By Mike Koetting March 25, 2025
Sociologist Arlie Hochschild, in her recent book, Stolen Pride, observes that in addition to a material economy there is a “pride economy.” I think recent Democratic losses have as much to do with shortages in that economy as with problems in the material economy. It’s not something voters talk about, so it the poll-centric mainstream media misses it. But I submit it is at the heart of why people vote for a person who is a known liar and is unlikely to actually deliver economic improvement for most of his voters. One way or another, he assuages the loss of self-worth that has afflicted a large swath of the population. This is certainly related to the material economy, but is in fact a different dimension and it is losses in that dimension that have made the road so difficult for Democrats.
To be fair, managing what has happened in the pride economy would have been a difficult, maybe even impossible, task for Democrats.
For openers, Democrats became the party of the oppressed as Republicans settled into the party of “let’s keep everything the way it is,” or, better yet, the way it was 50 years ago. From the Sixties on, the Democrats championed changes in society that were necessary to allow more individuals to be more self-actualizing. These changes, appropriate as they were, created major perturbations in the pride economy. Being right is no guarantee you won’t offend people who feel their status has been eroded.
At the same time as various social changes were bursting out, the economy began punishing workers without college degrees and delivering large rewards to those with college degrees. The pride hit was compounded by the lingering sense among economic losers that they were somehow responsible for their own situation, what Hochschild calls the “pride paradox”. And if that weren’t bad enough, the people telling them they should forget about things that gave them pride were educated folks who weren’t facing the economic headwinds they were.
If one can’t somehow relate to the emotional impacts of these combined changes, you can’t understand MAGA.
The changes in the underlying economic structures were inevitable because of the conjunction of capitalism and technology. But the particulars of wild inequality were primarily because of Republicans, starting with Reagan and his tax policies. Democrats got blamed, largely over Bill Clinton’s outspoken support of free trade. That these measures passed with more Republican votes has been conveniently forgotten. In any event, Democrats could and should have done more to mitigate the growing economic inequalities—and resulting social chaos. Clinton, and Obama after him, trusted capitalism too much.
Still, the Democratic agenda is consistently decried as “socialist”. This has nothing to do with the economic arrangement but is a code word for all the changes in life that have happened in the last 50 years that are felt to have reduced the self-worth of Whites. In some cases this was a false worth, but in some very concrete ways as economic roles in society shifted so rapidly, especially for men without a college degree, it is very real.
The road for Democrats to restore their party, and not incidentally reduce the level of toxic partisanship, starts with economics. But it also requires careful attention to the pride economy. Economics alone will not do the trick. Fatuous media pronouncements notwithstanding, Democrats have had more populist economic agendas but that has not given them a consistent electoral majority.

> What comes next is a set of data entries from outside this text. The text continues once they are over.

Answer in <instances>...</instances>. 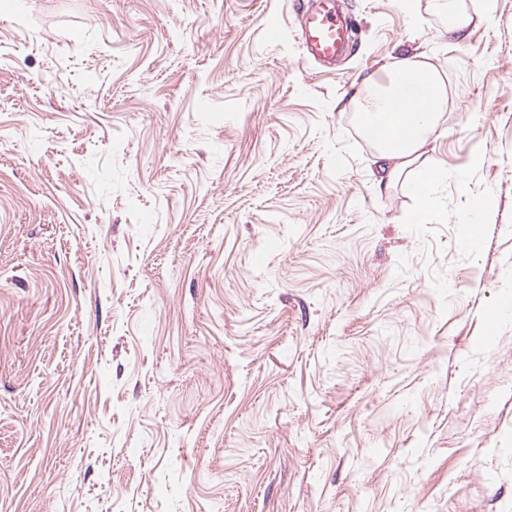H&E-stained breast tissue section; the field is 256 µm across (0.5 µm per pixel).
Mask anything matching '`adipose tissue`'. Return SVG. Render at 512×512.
Listing matches in <instances>:
<instances>
[{
    "label": "adipose tissue",
    "instance_id": "ef3b65f1",
    "mask_svg": "<svg viewBox=\"0 0 512 512\" xmlns=\"http://www.w3.org/2000/svg\"><path fill=\"white\" fill-rule=\"evenodd\" d=\"M388 83L375 74L359 81L357 119L364 133L391 161L388 181H395L423 153L430 139L440 136L439 118L448 94L436 70L422 60L405 57L389 70Z\"/></svg>",
    "mask_w": 512,
    "mask_h": 512
}]
</instances>
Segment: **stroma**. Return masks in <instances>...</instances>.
<instances>
[{
	"label": "stroma",
	"mask_w": 512,
	"mask_h": 512,
	"mask_svg": "<svg viewBox=\"0 0 512 512\" xmlns=\"http://www.w3.org/2000/svg\"><path fill=\"white\" fill-rule=\"evenodd\" d=\"M337 3L333 71L297 0H0V512H512V0ZM407 55L427 224L354 112ZM309 1L310 6L295 13L298 37L311 60L332 63L347 46L350 22L340 17L335 0ZM434 2L438 10L448 14L449 31L458 37H465L473 18L466 11L456 9L454 0H436ZM440 175L428 168H422L413 181V189L416 196L423 200V205L415 210L410 217L413 224H426L431 218L432 214L429 209V202L432 200L435 193Z\"/></svg>",
	"instance_id": "35a3bbf8"
}]
</instances>
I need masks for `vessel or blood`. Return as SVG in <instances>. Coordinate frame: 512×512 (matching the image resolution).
Returning a JSON list of instances; mask_svg holds the SVG:
<instances>
[{"label":"vessel or blood","mask_w":512,"mask_h":512,"mask_svg":"<svg viewBox=\"0 0 512 512\" xmlns=\"http://www.w3.org/2000/svg\"><path fill=\"white\" fill-rule=\"evenodd\" d=\"M297 34L307 56L320 64L334 62L347 46L350 24L336 10V0H312L296 11Z\"/></svg>","instance_id":"b4317fda"}]
</instances>
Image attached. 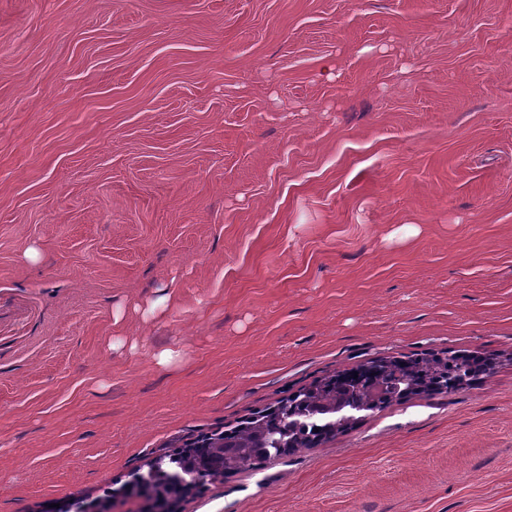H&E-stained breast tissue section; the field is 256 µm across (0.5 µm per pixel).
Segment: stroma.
<instances>
[{"mask_svg": "<svg viewBox=\"0 0 512 512\" xmlns=\"http://www.w3.org/2000/svg\"><path fill=\"white\" fill-rule=\"evenodd\" d=\"M448 351L497 365L176 512H512V0H0V512H146L156 456Z\"/></svg>", "mask_w": 512, "mask_h": 512, "instance_id": "35a3bbf8", "label": "stroma"}]
</instances>
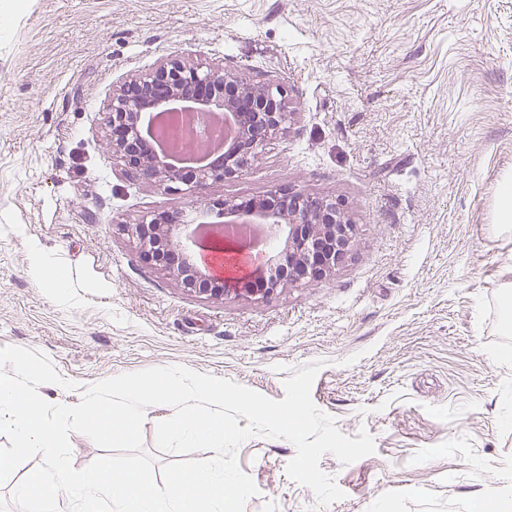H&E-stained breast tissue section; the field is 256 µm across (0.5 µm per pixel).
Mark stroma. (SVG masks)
<instances>
[{
	"label": "stroma",
	"instance_id": "1",
	"mask_svg": "<svg viewBox=\"0 0 512 512\" xmlns=\"http://www.w3.org/2000/svg\"><path fill=\"white\" fill-rule=\"evenodd\" d=\"M168 58L284 88L293 118L237 177L198 193L126 172L106 146L115 85ZM512 0H0V347L45 353L78 404L103 379L180 365L280 400L311 397L375 452L341 465L324 512H478L512 502ZM342 199L356 226L327 280L265 300L189 292L117 231L147 214L211 224L226 199ZM61 282L31 272V246ZM254 435L244 512H312ZM494 223L502 230L512 229V176L506 175L499 187Z\"/></svg>",
	"mask_w": 512,
	"mask_h": 512
}]
</instances>
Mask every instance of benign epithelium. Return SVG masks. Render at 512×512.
<instances>
[{"label": "benign epithelium", "instance_id": "benign-epithelium-1", "mask_svg": "<svg viewBox=\"0 0 512 512\" xmlns=\"http://www.w3.org/2000/svg\"><path fill=\"white\" fill-rule=\"evenodd\" d=\"M285 97L280 88L273 89L222 68L204 70L170 59L153 72L113 89L107 145L112 156L142 181L164 190L184 186L186 191L195 192L241 173L259 148L287 130L291 113ZM183 98L195 102L202 116L218 112L232 117L237 134L225 149L224 159L204 166L176 167L142 146L141 118L148 113H161ZM279 195L280 205L275 208L259 199L245 211L235 201L224 200L225 235L221 238L206 234L204 224H183L171 215L163 220L154 216L135 224H121L119 231L136 244L147 261L190 292L216 300L229 295L264 300L280 288L332 276L355 233V225L341 201L286 189L280 190ZM254 221L281 230L283 244L266 255L270 274L260 287L248 282L239 288H227L226 280L215 277L203 263L202 252L238 251L236 233L241 225ZM182 238L190 244L174 246Z\"/></svg>", "mask_w": 512, "mask_h": 512}]
</instances>
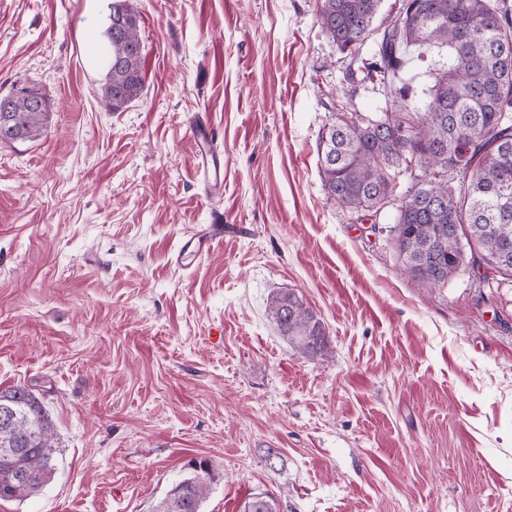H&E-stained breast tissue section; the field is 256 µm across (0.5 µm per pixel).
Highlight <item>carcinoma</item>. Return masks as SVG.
<instances>
[{"label":"carcinoma","mask_w":512,"mask_h":512,"mask_svg":"<svg viewBox=\"0 0 512 512\" xmlns=\"http://www.w3.org/2000/svg\"><path fill=\"white\" fill-rule=\"evenodd\" d=\"M381 0H320L317 21L342 51L357 52L373 31ZM504 0H402L398 17L380 33L362 79L401 84L394 110L372 118L338 109L319 138L321 177L330 198L378 215L397 180L413 166L426 179L398 207L394 226L408 274L433 286L448 283L472 263L512 280V18ZM105 36L101 96L117 112L143 90L137 17L114 4ZM427 79L425 109L413 87ZM49 105L29 111L25 99L0 113V143L31 141L46 124ZM458 186L448 185V174ZM272 322L309 357L328 351L322 321L293 292L269 305ZM22 416L0 423V449L23 448L21 466L0 454V500L39 493L57 471L54 423L36 393L21 385L0 391V407ZM214 481L209 459L194 460L151 512H203ZM241 512H278L277 499L259 493Z\"/></svg>","instance_id":"1"}]
</instances>
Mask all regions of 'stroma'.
I'll use <instances>...</instances> for the list:
<instances>
[{
  "label": "stroma",
  "instance_id": "1",
  "mask_svg": "<svg viewBox=\"0 0 512 512\" xmlns=\"http://www.w3.org/2000/svg\"><path fill=\"white\" fill-rule=\"evenodd\" d=\"M113 0H0V97L45 93L32 141L0 144V390H34L58 433L54 479L0 512H149L194 458L204 512L269 492L280 512H512V282L403 269L398 206L327 194L319 136L370 57L323 34L320 0H124L141 95L101 97ZM208 114L224 195L194 176ZM234 231L190 269L182 237ZM292 291L321 319L309 358L268 315ZM279 457L268 464V449Z\"/></svg>",
  "mask_w": 512,
  "mask_h": 512
}]
</instances>
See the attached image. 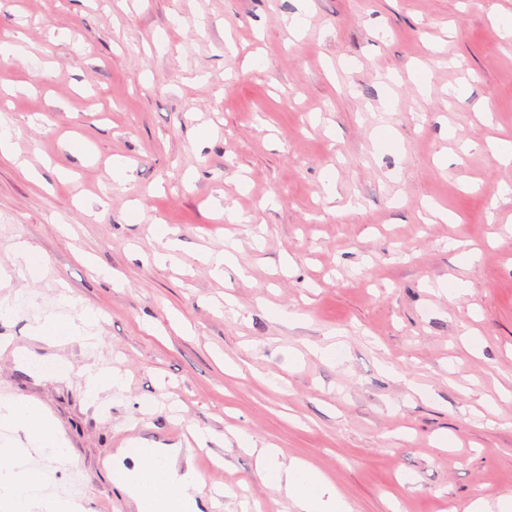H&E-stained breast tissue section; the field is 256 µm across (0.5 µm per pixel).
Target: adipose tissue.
I'll list each match as a JSON object with an SVG mask.
<instances>
[{
  "mask_svg": "<svg viewBox=\"0 0 512 512\" xmlns=\"http://www.w3.org/2000/svg\"><path fill=\"white\" fill-rule=\"evenodd\" d=\"M97 321L95 311L84 309L69 318L36 320L30 330L33 337L49 343L79 341L88 346L93 337L87 329ZM0 429L23 433L28 442L24 449L0 447V512H68L66 502L41 496L39 471L17 467L29 448L61 463L69 461V451L52 419L32 403L1 398ZM257 471L266 486L285 493L297 512H350L345 498L324 474L301 459L282 460L279 449H260ZM112 477L135 502L137 512H202L217 505L198 473L175 468L167 448L120 449Z\"/></svg>",
  "mask_w": 512,
  "mask_h": 512,
  "instance_id": "obj_1",
  "label": "adipose tissue"
}]
</instances>
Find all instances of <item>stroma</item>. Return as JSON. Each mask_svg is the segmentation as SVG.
Wrapping results in <instances>:
<instances>
[{
  "instance_id": "stroma-1",
  "label": "stroma",
  "mask_w": 512,
  "mask_h": 512,
  "mask_svg": "<svg viewBox=\"0 0 512 512\" xmlns=\"http://www.w3.org/2000/svg\"><path fill=\"white\" fill-rule=\"evenodd\" d=\"M510 20L512 0H0V44L29 52L0 60V265L19 240L45 260L0 287V398L51 416L70 461L37 464L73 512H132V427L189 449L223 512H291L268 446L351 512L512 494V164L490 149L512 142ZM230 238L247 279L201 259ZM65 295L100 311L98 348L32 339ZM106 365L126 386L88 401Z\"/></svg>"
}]
</instances>
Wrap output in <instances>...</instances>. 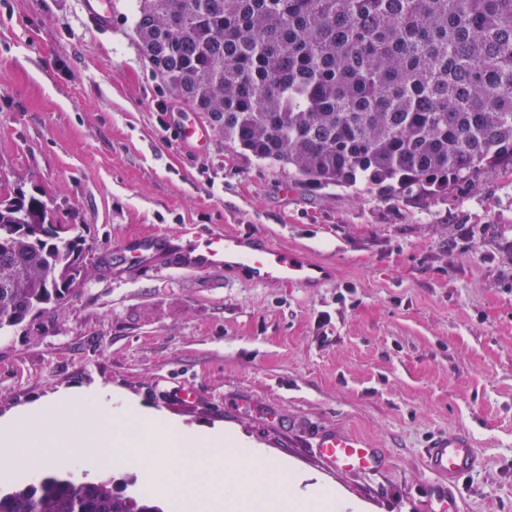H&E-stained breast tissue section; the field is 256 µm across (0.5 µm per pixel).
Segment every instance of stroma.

The cornerstone of a different narrative will have to be material, straightforward economic steps that immediately improve lives. True change will take a long time—as the Biden administration demonstrated all too graphically. Shorter run changes cannot accomplish everything and Democratic leaders must accept the limitations of the short run. Indeed, they need to get more votes than they currently have just to achieve the most basic changes.
And while it would be wrong for Democrats to give up their role as the party that protects the oppressed, it would be useful if they could remember that what is true of the economy is also true of other societal changes: not everything can be done in the short-run and, without widespread support, the hoped long-run will never get here. Hence, choosing battles judiciously is essential. Not every identity issue makes sense.
Finally, as obvious as it is, it needs to be said. Democrats need a terrific communicator. Biden’s agenda was superb. The irony of how many of his initiatives supported Red states has been well documented, but has not been effectively communicated. Democrats need another Bill Clinton but one who trusts capitalism less and is willing to wholeheartedly take on the fight to redistribute both income and pride.